Known as Granville Station in planning documents, the 58-acre mall site has been targeted for mixed-use redevelopment, often with light industrial anchor tenants, in prior area plans and design charettes.

Community meetings are expected to be held as the planning process kicks off. “We will be formally partnering with the Granville Business Improvement District,” said DCD long-range planning manager Tanya Fonseca to the RACM board on April 18.

The city, said Fonseca, is expected to hire an outside consultant to help administer the planning process. The WEDC grant would help fund that component.

Committee members asked that any redevelopment include amenities for nearby residents, particularly children.

The parking lots will be left in place while the mall structure is demolished, only to be removed as redevelopment occurs. Timm said it would help with stormwater management and pest control.

Once the parking lots are removed, it’s not expected it will be complicated to place buildings atop the property. “It’s not contaminated. The ground, the soil is clean,” said Fonseca last month.

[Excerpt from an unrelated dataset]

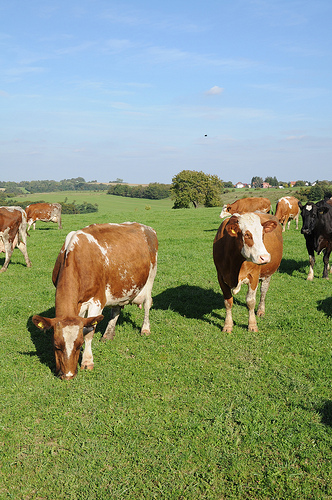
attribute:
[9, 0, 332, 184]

The ring road network is expected to be replaced because the road structure is not built to standards for heavy use. A Menard’s store and self-storage facility, built after the mall’s closure and not part of the city’s holdings, are to remain.

The community engagement website is available on the EngageMKE platform, while the city maintains a Granville Station webpage to track the broader project.

Leaving The Court Room

Any looming potential legal challenges to Milwaukee’s ownership of the mall are quickly dissapearing. After taking the mall via property tax foreclosure in January, an appeal deadline expired on March 11.

The central matter that previously delayed the city’s attempt to get ownership or demolition, a pending appeal by Black Spruce of a ruling by Judge William Sosnay, appears to be dead. The city filed a motion to dismiss in April, given that it now owns the property, and Black Spruce had until April 26 to respond. On April 23, Black Spruce’s attorney, Andrew J. Kramer of Hansen Reynolds, filed to withdraw from the case and no response was filed to the city’s motion to dismiss.

A hearing on the underlying circuit court matter is scheduled for June before Sosnay, though the city’s acquisition of the property and the end of the appeal may also render it moot.